A shift by the Federal Reserve away from its aggressive rate-hike campaign would reverse the direction of the dollar.

Barry Eichengreen wrote in the Financial Times that the dollar has strengthened to levels not seen since 2002 as the Fed has pushed interest rates higher at a faster rate than other central banks.

The dollar's status as a safe haven may be boosted by Russia's war on Ukraine, US-China tensions over Taiwan, and Iran's nuclear program.

The recent currency movements have been caused by central banks. The same will be true in the future.

With the Fed behind the curve on inflation, the market has priced in the expectation of more rate hikes already, meaning any future increases are unlikely to move the dollar higher.

The dollar is falling against a basket of other major currencies as central banks in other countries get more aggressive with rate hikes.
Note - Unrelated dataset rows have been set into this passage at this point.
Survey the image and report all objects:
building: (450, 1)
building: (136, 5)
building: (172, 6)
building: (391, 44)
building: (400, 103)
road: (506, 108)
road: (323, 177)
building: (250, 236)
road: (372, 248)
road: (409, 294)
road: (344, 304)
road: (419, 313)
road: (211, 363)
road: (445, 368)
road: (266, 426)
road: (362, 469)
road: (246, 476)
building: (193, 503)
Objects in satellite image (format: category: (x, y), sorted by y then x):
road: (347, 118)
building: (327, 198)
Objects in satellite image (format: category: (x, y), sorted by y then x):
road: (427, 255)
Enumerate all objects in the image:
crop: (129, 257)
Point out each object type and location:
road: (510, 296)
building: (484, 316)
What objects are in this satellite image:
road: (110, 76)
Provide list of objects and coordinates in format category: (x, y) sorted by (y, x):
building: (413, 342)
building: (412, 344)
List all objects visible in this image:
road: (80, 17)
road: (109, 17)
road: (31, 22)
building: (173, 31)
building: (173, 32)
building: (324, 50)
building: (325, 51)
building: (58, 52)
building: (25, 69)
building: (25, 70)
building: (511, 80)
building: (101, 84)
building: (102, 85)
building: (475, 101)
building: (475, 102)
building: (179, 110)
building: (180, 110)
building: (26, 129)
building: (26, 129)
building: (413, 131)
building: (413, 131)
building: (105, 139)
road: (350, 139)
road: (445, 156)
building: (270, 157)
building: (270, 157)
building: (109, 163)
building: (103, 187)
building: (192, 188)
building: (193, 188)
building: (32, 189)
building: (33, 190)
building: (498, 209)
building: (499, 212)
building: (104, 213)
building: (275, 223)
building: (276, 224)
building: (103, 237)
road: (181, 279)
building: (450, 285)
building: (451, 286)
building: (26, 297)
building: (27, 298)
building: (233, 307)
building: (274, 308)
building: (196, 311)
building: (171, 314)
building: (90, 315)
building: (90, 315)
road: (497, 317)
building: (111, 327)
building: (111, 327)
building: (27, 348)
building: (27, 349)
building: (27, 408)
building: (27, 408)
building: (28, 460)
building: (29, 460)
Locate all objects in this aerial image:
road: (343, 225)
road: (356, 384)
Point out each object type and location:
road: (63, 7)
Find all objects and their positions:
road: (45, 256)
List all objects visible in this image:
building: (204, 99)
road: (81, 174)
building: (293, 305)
The risk of a US recession is rising rapidly while current dollar pricing is based on expectations that the Fed will continue to raise rates.

The US economy contracted for a second quarter in a row, according to government data.

Before the GDP data came out, Eichengreen wrote that the idea that inflation will remain in the high single digits and the Fed will be forced to continue its tightening cycle is silly.

Central bank watchers on Wall Street warned that the market is misinterpreting the Fed after the stock market surged on Wednesday.

Inflation is unlikely to come down quickly enough for the Fed to pivot, according to Renaissance Macro Research. Powell's remarks are not the words of a Fed chair who is changing their stance on monetary policy. Analysts at NatWest Markets think the fed funds rate could go up.

In Eichengreen's opinion, there isn't much evidence that inflation will be stubborn enough to require continued rate hikes.

The dollar will reverse direction if the economy and inflation weakens. He said that this is no longer a risk that can be dismissed.